Les controverses passées, les litiges financiers et les querelles d’ego se sont effacés avec le temps pour ne laisser place qu’à la nostalgie d’une époque automobile d’une liberté absolue. Les exemplaires survivants de la marque atteignent désormais des cotes impressionnantes lors des ventes aux enchères internationales, s’arrachant à prix d’or. Vous constatez ainsi que l’histoire retient finalement la flamboyance des lignes et l’audace du concept, élevant ces assemblages hétéroclites au rang de véritables mythes de l’asphalte californien.

Combien de véhicules ont été produits au total par la marque ?

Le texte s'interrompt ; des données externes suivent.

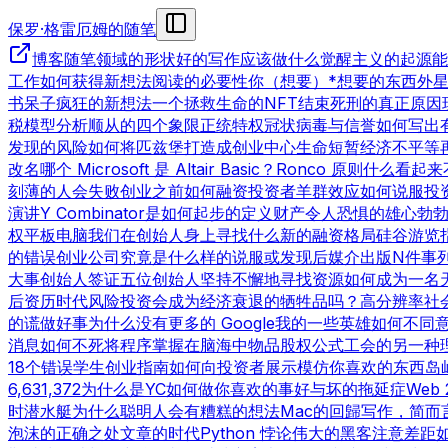
保罗·格雷厄姆的随笔
博客
随笔领域的形状
好的写作
应该做什么
觉醒主义的起源
能
工作
如何获得新想法
阅读的必要性
你（想要）*想要的东西
外
书呆子
疯狂的新想法
一个拯救生命的NFT
结束死刑的真正原因
税模型分析
顺从的四个象限
正统特权
冠状病毒与信誉
如何写出
发现的风险
如何将匹兹堡打造成创业中心
生命短暂
经济不平等
改名
哪个 Microsoft 是 Altair Basic？
Ronco 原则
什么看起来
刻薄的人会失败
创业之前
如何融资
投资者羊群效应
如何说服投
演讲
Y Combinator是如何起步的
定义财产
令人恐惧的雄心勃
权
平板电脑
我们在创始人身上寻找什么
新的融资格局
硅谷游览
的错误
创业公司究竟是什么样的
说服或发现
后媒介出版
N件事
大事
创始人签证
五位创始人
坚持不懈地寻找资源
如何成为一名
后资历时代
风险投资会成为经济衰退的牺牲品吗？
高分辨率社
的谎
做好事
为什么没有更多的 Google
我的一些英雄
如何不同
消息
如何不死
将程序掌握在脑海中
物品
股权公式
工会的另一种
18个错误
学生创业指南
如何向投资者展示
模仿你喜欢的东西
岛
6,631,372
为什么是YC
如何做你喜欢的事
好与坏的拖延症
Web 
时
潜水艇
为什么聪明人会有糟糕的想法
Mac的回歸
写作，简而
泡沫的正确之处
文章的时代
Python 悖论
伟大的黑客
注意差距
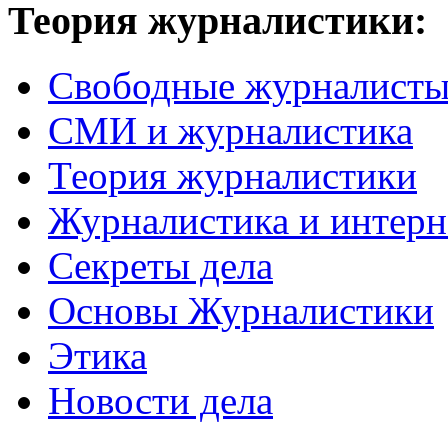
Теория журналистики:
Свободные журналист
СМИ и журналистика
Теория журналистики
Журналистика и интерн
Секреты дела
Основы Журналистики
Этика
Новости дела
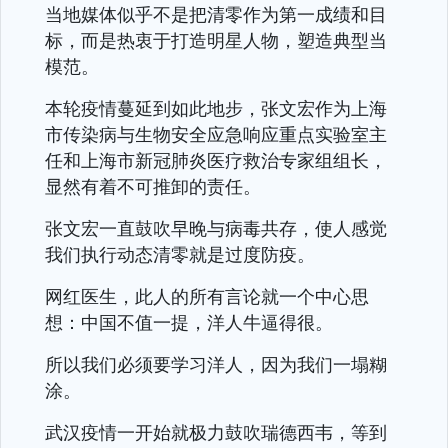
当地媒体似乎不是把清零作为第一成绩和目
标，而是热衷于打造明星人物，塑造典型当
模范。
本轮疫情蔓延到如此地步，张文宏作为上海
市传染病与生物安全应急响应重点实验室主
任和上海市新冠肺炎医疗救治专家组组长，
显然有着不可推卸的责任。
张文宏一直鼓吹早晚与病毒共存，使人感觉
我们执行动态清零就是过度防疫。
网红医生，此人的所有言论就一个中心思
想：中国不值一提，洋人牛逼得很。
所以我们必须要学习洋人，因为我们一塌糊
涂。
武汉疫情一开始就极力鼓吹瑞德西韦，等到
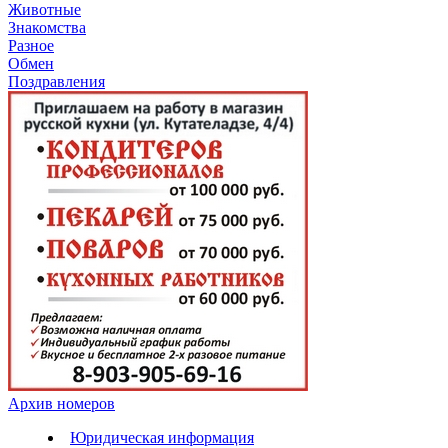
Животные
Знакомства
Разное
Обмен
Поздравления
Архив номеров
Юридическая информация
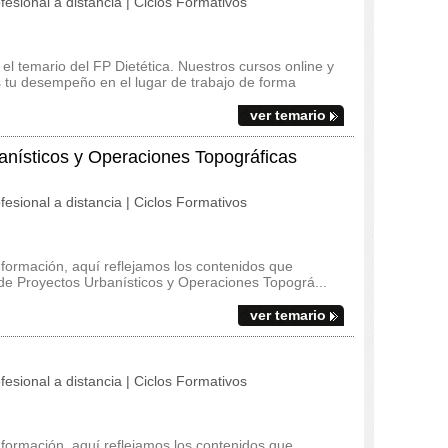
fesional a distancia | Ciclos Formativos
 el temario del FP Dietética. Nuestros cursos online y
s tu desempeño en el lugar de trabajo de forma
ver temario
anísticos y Operaciones Topográficas
fesional a distancia | Ciclos Formativos
 formación, aquí reflejamos los contenidos que
o de Proyectos Urbanísticos y Operaciones Topográ...
ver temario
fesional a distancia | Ciclos Formativos
 formación, aquí reflejamos los contenidos que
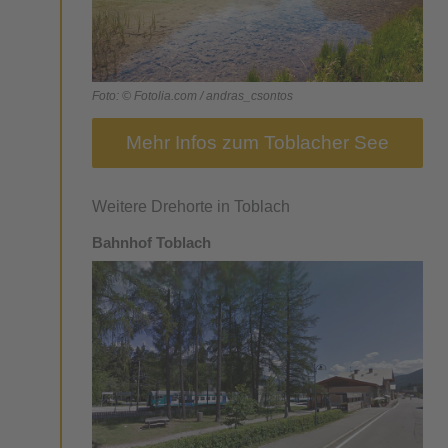
Foto: © Fotolia.com /
andras_csontos
Mehr Infos zum Toblacher See
Weitere Drehorte in Toblach
Bahnhof Toblach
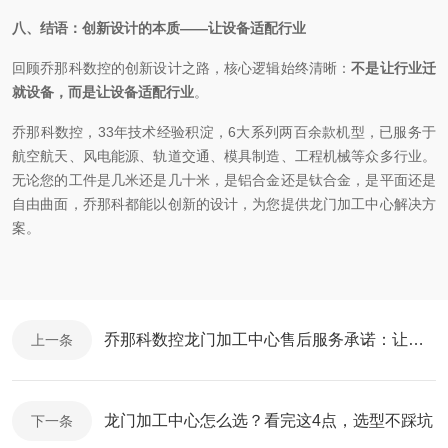
八、结语：创新设计的本质
——让设备适配行业
回顾乔那科数控的创新设计之路，核心逻辑始终清晰：
不是让行业迁
就设备，而是让设备适配行业
。
乔那科数控，
33
年技术
经验
积淀，
6大
系列两百余款机型，已服务于
航空航天、风电能源、轨道交通、模具制造、工程机械等众多行业。
无论您的工件是几米还是几十米，是铝合金还是钛合金，是平面还是
自由曲面，乔那科都能以创新的设计，为您提供龙门加工中心解决方
案。
乔那科数控龙门加工中心售后服务承诺：让您无后顾之忧
上一条
龙门加工中心怎么选？看完这4点，选型不踩坑
下一条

La production globale s’élève à un peu plus de 500 exemplaires. Dans le détail, les ateliers ont fabriqué 250 unités de la Série I, 187 véhicules de la Série II, 65 modèles pour la Série III Asha et enfin 15 exemplaires de la très confidentielle Série IV.

Quelle base mécanique était utilisée pour construire ces luxueux roadsters ?

La structure reposait sur de lourds châssis de Lincoln Continental, préalablement découpés et renforcés, abritant de puissants moteurs V8. Les habitacles centraux provenaient en revanche de voitures beaucoup plus petites, comme la MG Midget pour les premiers modèles ou la Volkswagen Coccinelle par la suite.

Quelles personnalités célèbres ont acheté ces automobiles à leur apogée ?

Le design ostentatoire et le tarif extrêmement élevé attiraient principalement la jet-set hollywoodienne et les têtes couronnées. Parmi les acheteurs les plus illustres, on compte des stars internationales comme Sylvester Stallone, Farrah Fawcett, Rod Stewart, ainsi que le roi Hussein de Jordanie.